Discussion in 'Off-Topic Chat' started by MissBraz, Jan 21, 2008.

  1. MissBraz

    MissBraz Active Member

    As i am sat here watching Brassed off it reminds me off why i love brass banding. Alot say it is outdated (brass banding) but i think that Brassed off is not outdated and is very true and real! (drinking in bands etc etc)

    But there is alot of chat about things that annoy you in band etc but there must be good things about it which makes us go week after week.

    Brassed off makes me chuckle ( i love floral dance although most of my band doesnt haha)

    But what makes you go to band week after week?

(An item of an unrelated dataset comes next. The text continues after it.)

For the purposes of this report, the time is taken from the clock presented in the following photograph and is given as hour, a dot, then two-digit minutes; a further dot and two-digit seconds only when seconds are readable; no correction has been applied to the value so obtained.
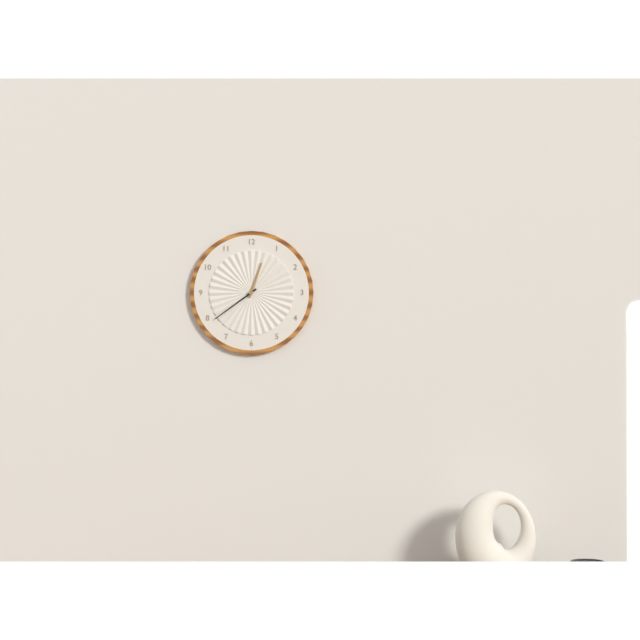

    (this is very random ! Sorry :oops: !)

  2. Robhibberd29

    Robhibberd29 Active Member

    I love playing if that's not too blatantly obvious (!!) and I love to see my friends there. Most of my social life centres around it.
    I also like going to different bands and meeting new friends. Ive met some really great people this year, one in particular.
    I love the tours my band does all over europe and this country.
    It's a way of life for me.
  3. Jack the Baritone King

    Jack the Baritone King Member

    I cant explain it, I suppose its the satisfaction you get at a concert, the excitement of a contest.

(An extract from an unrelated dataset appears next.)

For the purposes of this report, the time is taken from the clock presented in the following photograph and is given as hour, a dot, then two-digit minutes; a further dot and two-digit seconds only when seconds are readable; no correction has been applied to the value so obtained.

    The respect you gain from so many different people, the friends you have are there for life and you know that you can always chat to them. I made my best friend at band and I love her to bits, she's amazing, I know that we will be friends for ever (even in our graves)!! lol:biggrin:

    The fact that you know that you're not just a typical bum wasting away, that you're doing something special with your life.


    but most importantly I think its because no matter how hard your day's gone or how stressed you've been, you can go to band and be yourself, away from everything else!!

    But obviously the pub plays the biggest role :D hehe
  4. MissBraz

    MissBraz Active Member

    You gotta love the pub! Lol!

    But also i love the fact that when you go to contests like pontins or butlins you make so many friends and people just talk to you! I love the fact that everyone is so friendly!
  5. Jack the Baritone King

    Jack the Baritone King Member

    Oh yeah, absolutely and its a shame that there isn't more young people attracted to bands because sooner or later the banding community is probably going to gradually die. thats why I drink so much - i'm depressed lol. Butlins is just superb, the place is flooded by bandsmen and women and you all just get along and have a laugh. im so glad im a bandsman lol

  6. MissBraz

    MissBraz Active Member

    hahaha yeah ok i believe you but millions wouldnt!!
  7. When my daughter started to play at the age of 8 (Camborne Youth Band) i used to be one of the parents who used to sit at the back of the band room and listen,after about 12 months i thought i would give this banding lark a try,i was given a battered old cornet to try and after about 4 months it rapidly turned into a Bb bass.I havnt looked back.My daughter is now 17 (and a great horn player having done all 8 grades with great results) and me well ive played loads of contests with our youth band (adult bass) and also with our B band (inc 2 national finals),what a great hobby actually more than that its become a way of life.I have played concerts with the likes of David Childs,Alan Morrison and Brighouse and Rastrick,Richard Marshall,David Thornton and many other fantastic people,but best of all my fellow bandsman/women. Having also played concerts in Canary Wharf,the grounds of Westminster Abbey and too many other fantastic places to mention,how many hobbys can give you such a feeling as when youve pulled off a great result or given a great concert performance.Since taking up playing my whole family has become involved in one way or another and now three of my daughters play (two in our 4 x national champion youth band and one in the training band) what a fantastic hobby!!!!
  8. Aussie Tuba

    Aussie Tuba Member

    Brisbane Australia
    It's Great to see you supporting your Kid's . I wish more parents did the same.
    Sounds like your enjoying it to. Great !
  9. hicks

    hicks Member

    Playing great music will never be outdated, and that's what I love about banding - getting together with a bunch of talented musicians to create a wonderful sound.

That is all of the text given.